Defense and VA to Congress on Health Records: It's the Data, Not the Software
The Pentagon is creating a new office to manage health IT procurements.
Top officials at the Defense and Veterans Affairs departments said Wednesday they will create a system to exchange standard clinical health data, which will allow the departments to develop a single, shared electronic health record without the need to build a joint system from scratch. The officials spoke at a joint hearing of the House Armed Services and Veterans Affairs Committees.
President Obama directed the two departments to develop an integrated electronic health record in April 2009, but the effort foundered earlier this year due to spiraling cost estimates, which had soared to $28 billion, Frank Kendall, Defense undersecretary for acquisition, technology and logistics, told lawmakers.
Instead of pursuing an integrated health record, Kendall said Defense and VA will focus on developing and deploying a data management service to give clinicians from both departments access to patient health information viewable through a graphical interface by January 2014.

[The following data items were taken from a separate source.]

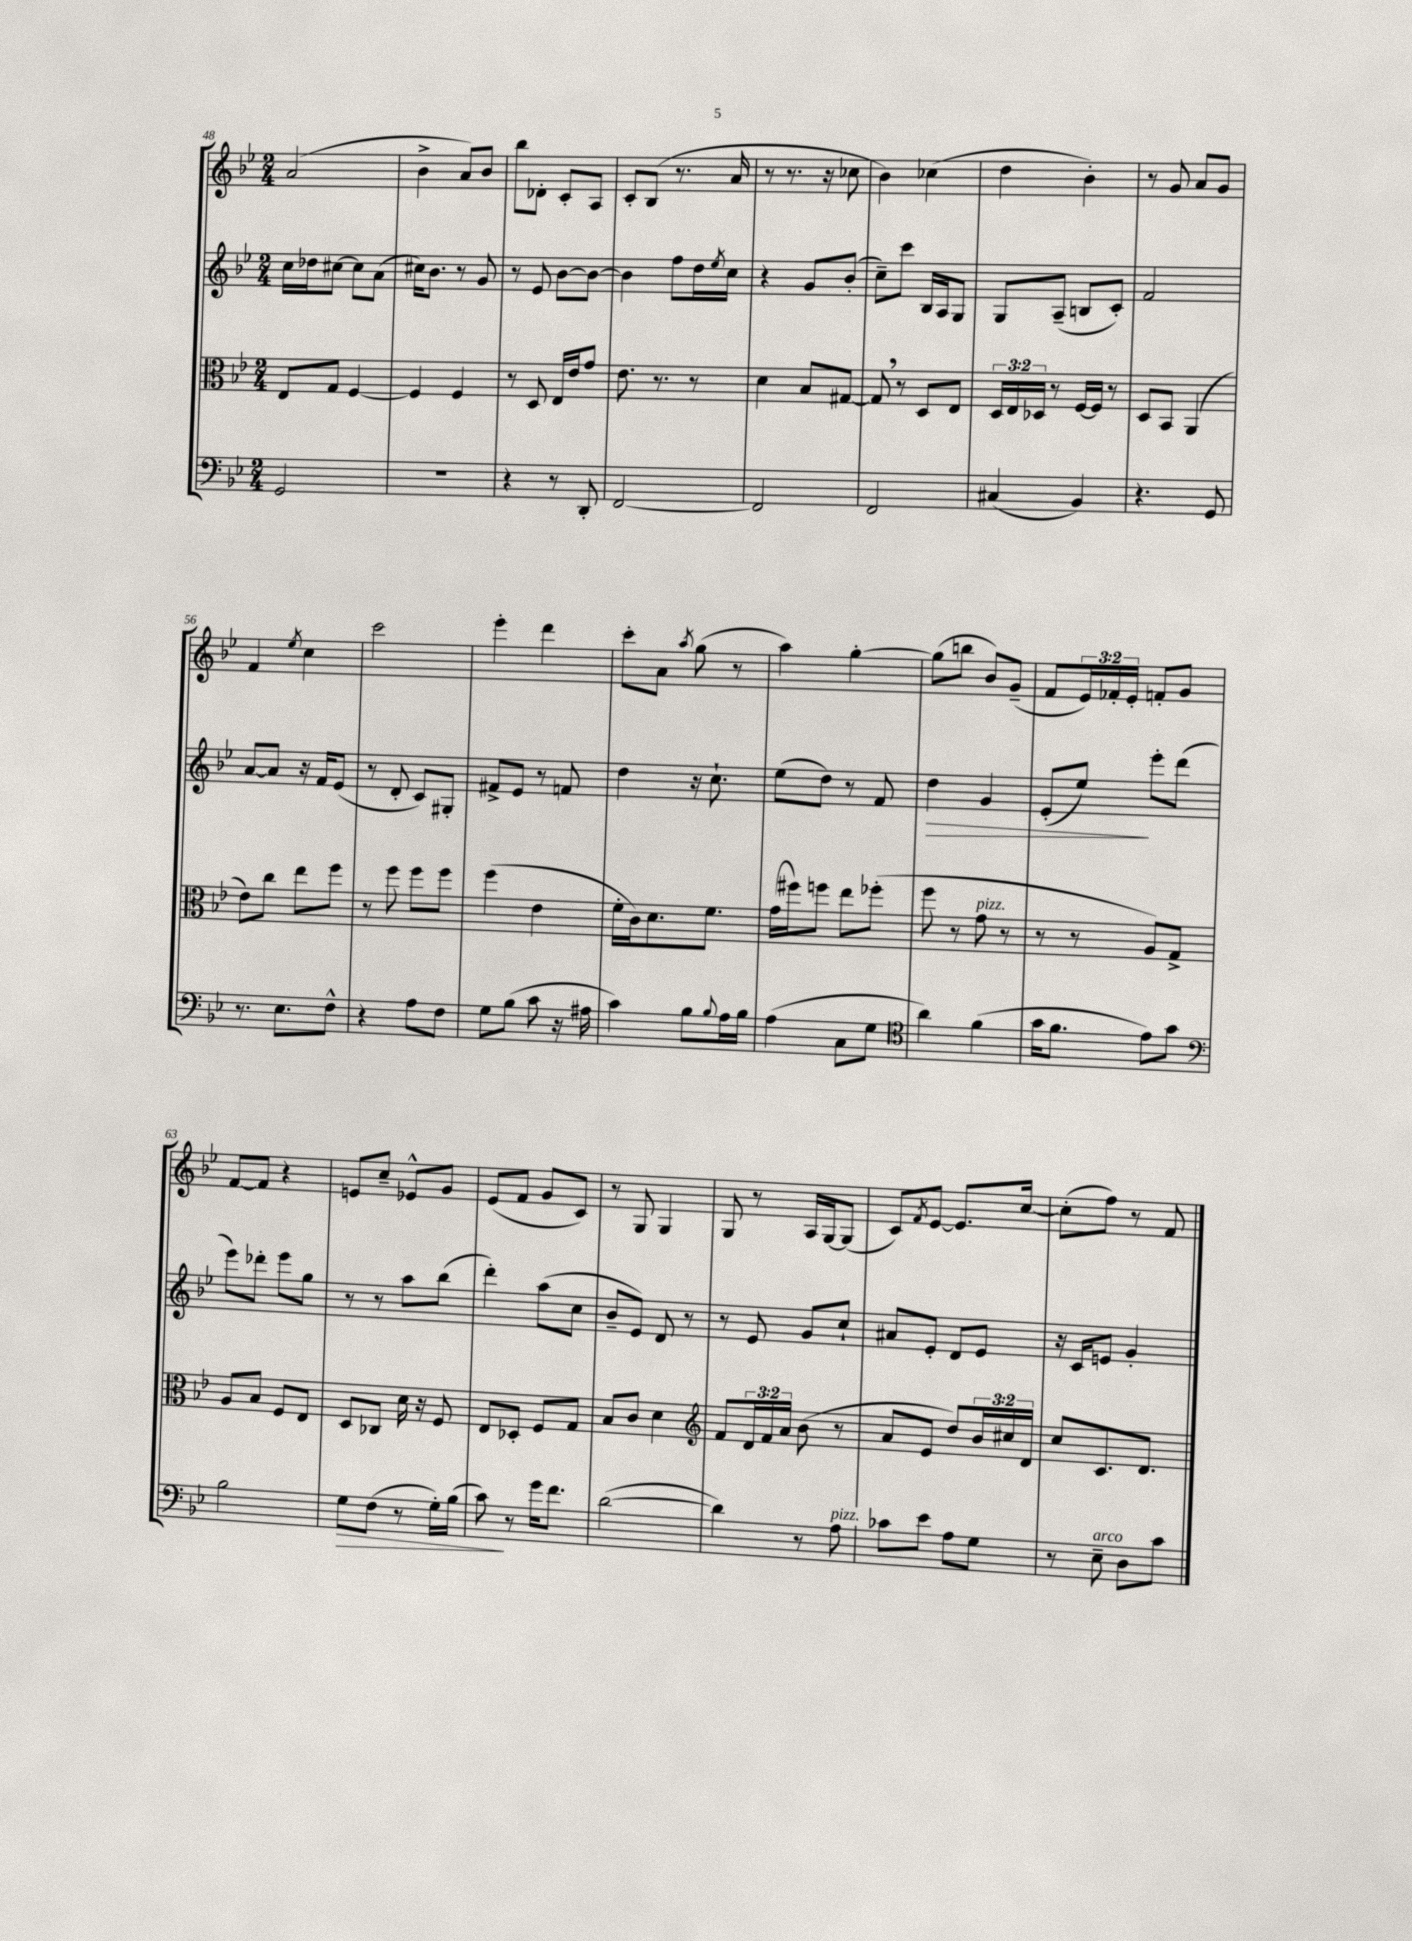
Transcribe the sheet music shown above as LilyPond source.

<<
\new StaffGroup <<
\new Staff = "s0" {
    \clef treble \key bes \major \numericTimeSignature \time 2/4 \override Staff.TupletNumber.text = #tuplet-number::calc-fraction-text
    a'2( |
    bes'4-> a'8) bes'8 |
    bes''8 des'8-. c'8-. a8 |
    c'8-. bes8( r8. a'16 |
    r8 r8. r16 ces''8 |
    bes'4) ces''4( |
    d''4 bes'4-.) |
    r8 g'8 a'8 g'8 |
    f'4 \acciaccatura { ees''8 } c''4 |
    c'''2 |
    ees'''4-. d'''4 |
    c'''8-. a'8 \acciaccatura { a''8 } g''8( r8 |
    a''4) g''4~-. |
    g''8( b''8 bes'8) g'8--( |
    f'8 \tuplet 3/2 { ees'16) fes'16-. ees'16-. } f'8-. g'8 |
    f'8~ f'8 r4 |
    e'8 c''8-- ees'8-^ g'8 |
    ees'8( f'8 g'8 c'8) |
    r8 g8 g4 |
    g8 r8 a16 g16~ g8( |
    c'8) \acciaccatura { f'8 } ees'8~ ees'8. c''16~ |
    c''8-.( f''8) r8 f'8 \bar "|." |
}
\new Staff = "s1" {
    \clef treble \key bes \major \numericTimeSignature \time 2/4
    c''16 des''16 cis''8~ cis''8 a'8( |
    cis''16) bes'8. r8 g'8 |
    r8 ees'8 bes'8~ bes'8~ |
    bes'4 f''8 d''16 \acciaccatura { ees''8 } c''16 |
    r4 g'8 bes'8-.( |
    c''8--) c'''8 bes16 a16 g8 |
    g8 a8--( b8 c'8-.) |
    f'2 |
    a'8~ a'8 r16 f'16 ees'8( |
    r8 d'8-. c'8) gis8-. |
    fis'8-> ees'8 r8 f'8 |
    d''4 r16 c''8.-! |
    ees''8( d''8) r8 f'8 |
    d''4\> g'4 |
    ees'8-.( ees''8\!) ees'''8-. d'''8( |
    ees'''8) des'''8-. ees'''8 g''8 |
    r8 r8 a''8 bes''8( |
    d'''4-.) a''8( c''8 |
    bes'8-- ees'8) d'8 r8 |
    r8 ees'8 g'8 c''8-! |
    ais'8 ees'8-. d'8 ees'8 |
    r16 c'16 e'8 g'4-. \bar "|." |
}
\new Staff = "s2" {
    \clef alto \key bes \major \numericTimeSignature \time 2/4 \override Staff.TupletNumber.text = #tuplet-number::calc-fraction-text
    ees8 g8 f4~ |
    f4 f4 |
    r8 d8 ees16 ees'16 g'8 |
    ees'8. r8. r8 |
    d'4 bes8 gis8~ |
    gis8 \breathe r8 d8 ees8 |
    \tuplet 3/2 { d16 ees16 des16 } r8 f16~ f16 r8 |
    d8 bes,8 a,4( |
    ees'8) c''8 ees''8 f''8 |
    r8 f''8 f''8 f''8 |
    f''4( ees'4 |
    f'16-. c'16) d'8. f'8. |
    g'16( fis''16) f''8 ees''8 fes''8-.( |
    f''8 r8 g'8^\markup { \italic "pizz." } r8 |
    r8 r8 a8) g8-> |
    a8 bes8 f8 ees8 |
    d8 ces8 d'16 r16 f8 |
    ees8 des8-. f8 g8 |
    bes8 c'8 d'4 |
    \clef treble f'8 \tuplet 3/2 { d'16 f'16 a'16 } bes'8( r8 |
    a'8 ees'8 d''8) \tuplet 3/2 { bes'16 cis''16 d'16 } |
    c''8 c'8. d'8. \bar "|." |
}
\new Staff = "s3" {
    \clef bass \key bes \major \numericTimeSignature \time 2/4
    g,2 |
    r2 |
    r4 r8 d,8-. |
    f,2~ |
    f,2 |
    f,2 |
    cis4( bes,4) |
    r4. g,8 |
    r8. ees8. f8-^ |
    r4 a8 f8 |
    g8 bes8( c'8 r16 ais16 |
    c'4) bes8 \appoggiatura { bes8 } a16 bes16 |
    a4( c8 g8 |
    \clef tenor a'4) f'4( |
    g'16 f'8. ees'8) g'8 |
    \clef bass bes2 |
    g8\> f8( r8 g16-.) bes16( |
    c'8\!) r8 g'16 f'8. |
    d'2~( |
    d'4) r8 a8^\markup { \italic "pizz." } |
    ces'8 ees'8 a8 g8 |
    r8 ees8--^\markup { \italic "arco" } d8 c'8 \bar "|." |
}
>>
>>
\layout { \context { \Score currentBarNumber = #48 } }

Kendall also disclosed that Defense has established a new office to purchase core systems to replace aging military health software, including the department’s primary electronic health record system, known as the Armed Forces Health Longitudinal Technology Application.
“It is crucial to note that a seamlessly integrated and interoperable electronic health record with full data exchange and read/write capability can be achieved without DoD and VA operating a single healthcare management software system,” Kendall said in his prepared testimony.
Robert Petzel, VA’s undersecretary for health, said data standardization, not a single software system, is key to the exchange of healthcare information between the two departments. Illustrating the extent of the challenge, he noted that the department’s current systems use different names for blood glucose, making it “impossible to integrate and track blood sugar levels for diabetics across the two systems,” for example.
Petzel agreed with Kendall that data standardization would eliminate the need for VA and DoD to use the same electronic health record software. “Health record data integration and exchange is possible regardless of the software systems. In fact, as private sector experience has shown, using the same system does not guarantee that information can be shared. The important thing is that both systems use national standards and a common language to express the content and format of the information they share,” he said.
Rep. Jeff Miller, R-Fla., chairman of the House Veterans Affairs Committee, did not buy into this new approach. “The two departments are, once again, moving on their own tracks, with promises we’ve heard before about making two separate systems ‘interoperable.’ Pardon my frustration, but it seems the only thing interoperable we get are the litany of excuses flying across both departments every year as to why it’s taking so long to get this done,” Miller said.
Petzel said the joint data management service will retrieve patient information from systems currently operated by both departments in seven critical clinical areas: medications, problems, allergies, lab results, vitals, immunizations, and note titles. Those represent the vast majority of patients’ clinical information.
This information “will be mapped to open national standards -- the same as those being adopted by the private sector -- making the data computable and supporting health information sharing not only across DoD and the VA, but also with private sector providers,” Petzel said.
Both Kendall and Petzel said their respective departments need to enhance or replace their existing EHRs, with the VA planning to modernize its decades old Veterans Health Information Systems and Technology Architecture (VistA) and Defense planning a series of acquisitions for what Kendall repeatedly referred to during the hearing as healthcare management software, not an electronic health record system.
Kendall said Defense plans to competitively acquire new clinical software to replace AHLTA, an outpatient EHR; Essentris, an inpatient EHR provided by CliniComp Intl. of San Diego; the Composite Health Care System, develop by SAIC and used by clinicians for scheduling appointments and procedures; and a new EHR for use in combat to replace the current Theater Medical Data Store Systems by 2017.
To manage these acquisitions, the Pentagon has created the Defense Healthcare Management Systems Office, which will report to Kendall. David Bowen, currently the chief information officer of the Military Health System, will serve as the new office’s program executive officer, FierceGovernmentIT reported Wednesday. Bowen previously served as CIO for both the Federal Aviation Administration and Blue Shield of California.
Verlin Hardin, currently director of the Military Health System Office of Transition Management and former CIO of the Navy Bureau of Medicine and Surgery, will serve as program manager for the Defense Healthcare Management Systems Modernization program, FireceGovernmentIT reported.